*** Opening of DATA TO USE ***

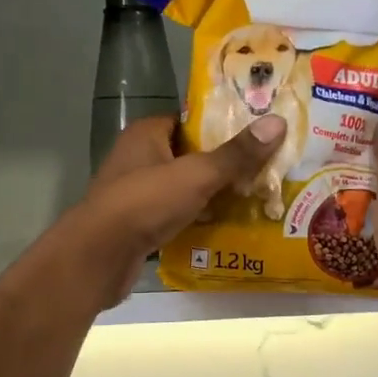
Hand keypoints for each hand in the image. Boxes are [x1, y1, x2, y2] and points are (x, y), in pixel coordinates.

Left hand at [67, 114, 286, 304]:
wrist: (99, 256)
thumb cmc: (145, 202)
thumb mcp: (197, 175)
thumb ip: (236, 154)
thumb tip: (277, 123)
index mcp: (146, 134)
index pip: (188, 120)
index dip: (220, 125)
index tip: (255, 134)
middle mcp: (137, 158)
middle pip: (189, 155)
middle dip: (222, 163)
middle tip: (262, 168)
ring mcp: (136, 193)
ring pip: (183, 187)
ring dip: (211, 194)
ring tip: (253, 197)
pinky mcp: (138, 224)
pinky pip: (175, 214)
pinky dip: (196, 219)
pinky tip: (225, 226)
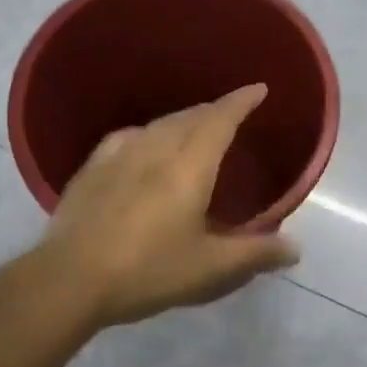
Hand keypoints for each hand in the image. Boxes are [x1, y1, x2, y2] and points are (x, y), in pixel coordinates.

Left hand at [34, 84, 299, 328]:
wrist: (71, 278)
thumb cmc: (148, 270)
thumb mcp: (209, 268)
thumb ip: (255, 253)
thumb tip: (295, 248)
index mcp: (189, 166)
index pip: (220, 119)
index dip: (241, 101)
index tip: (258, 89)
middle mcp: (156, 148)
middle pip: (191, 116)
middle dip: (215, 110)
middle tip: (231, 114)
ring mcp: (120, 153)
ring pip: (160, 123)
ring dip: (183, 119)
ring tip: (194, 127)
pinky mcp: (93, 166)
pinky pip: (129, 135)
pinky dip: (149, 133)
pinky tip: (143, 143)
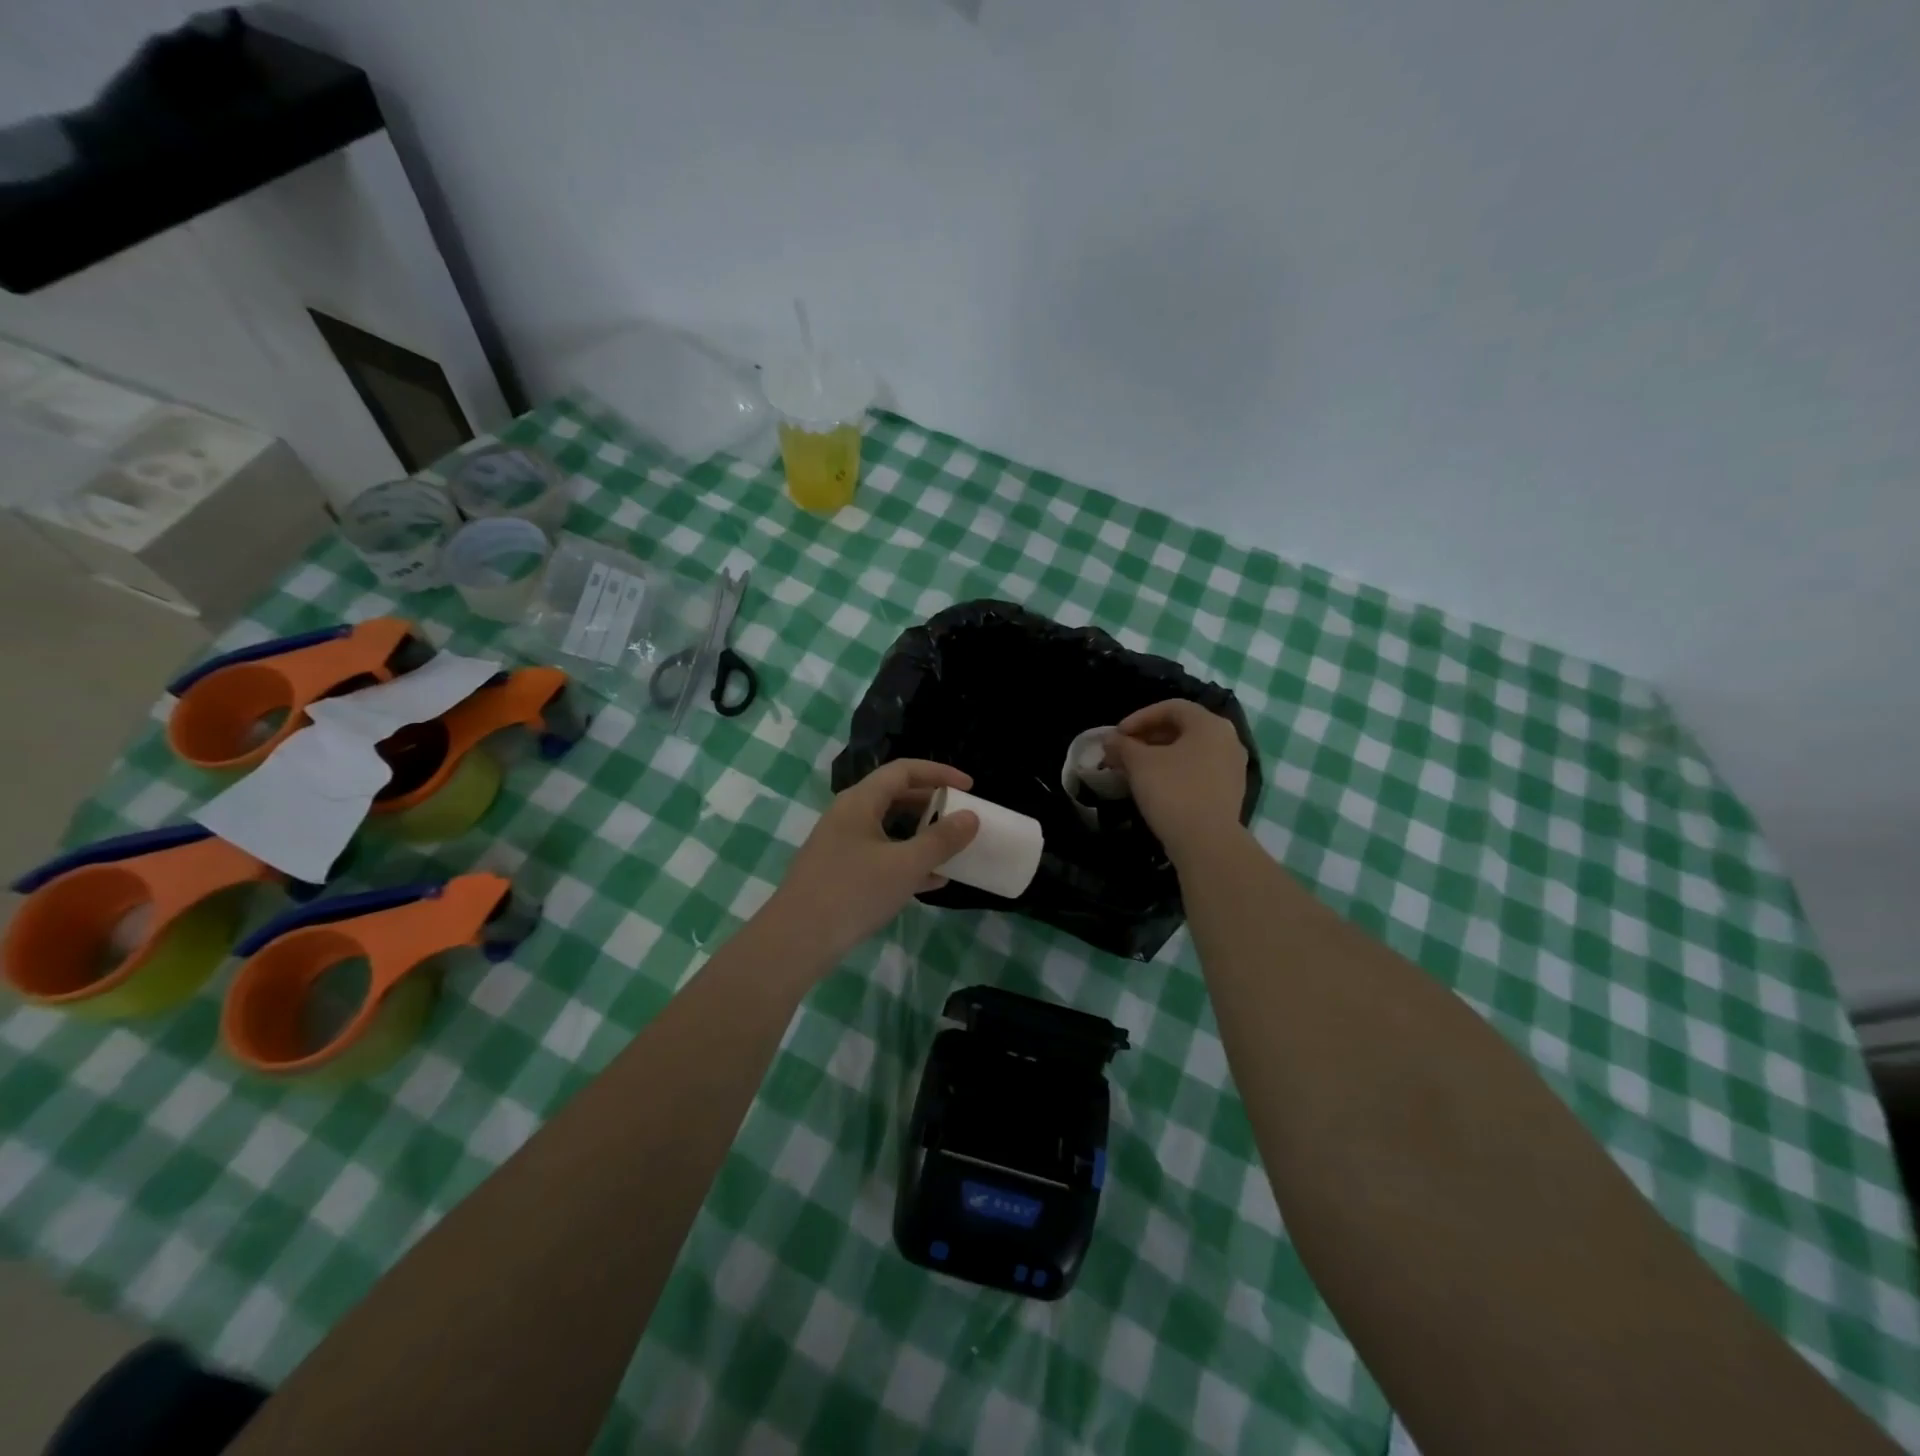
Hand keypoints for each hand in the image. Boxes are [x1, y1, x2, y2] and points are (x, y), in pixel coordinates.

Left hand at [761, 759, 980, 964]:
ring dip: (920, 835)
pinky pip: (880, 855)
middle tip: (960, 816)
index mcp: (860, 801)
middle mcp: (848, 815)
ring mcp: (840, 844)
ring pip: (888, 828)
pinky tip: (931, 882)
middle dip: (931, 804)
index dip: (939, 773)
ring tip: (950, 849)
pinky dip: (906, 860)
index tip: (969, 787)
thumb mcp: (905, 865)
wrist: (796, 941)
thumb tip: (971, 817)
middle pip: (895, 796)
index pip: (904, 770)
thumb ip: (941, 840)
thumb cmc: (853, 892)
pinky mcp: (839, 872)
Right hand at [1107, 699, 1248, 861]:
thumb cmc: (1173, 791)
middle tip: (1122, 753)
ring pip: (1190, 752)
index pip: (1171, 708)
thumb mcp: (1139, 764)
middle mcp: (1228, 740)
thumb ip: (1123, 745)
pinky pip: (1198, 771)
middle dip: (1147, 738)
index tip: (1117, 735)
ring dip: (1159, 756)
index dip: (1139, 717)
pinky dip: (1175, 772)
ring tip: (1134, 770)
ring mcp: (1233, 768)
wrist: (1207, 843)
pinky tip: (1155, 787)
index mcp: (1210, 724)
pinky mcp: (1230, 792)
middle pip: (1182, 729)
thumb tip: (1110, 740)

*** Close of DATA TO USE ***

# [WORK TO COMPLETE]
Check each line above for "Left" and return the ones that have it.

# [TASK SOLUTION]
Left hand at [67, 114, 286, 304]:
Left hand at [34, 84, 299, 328]:
Left hand at [761, 759, 980, 964]:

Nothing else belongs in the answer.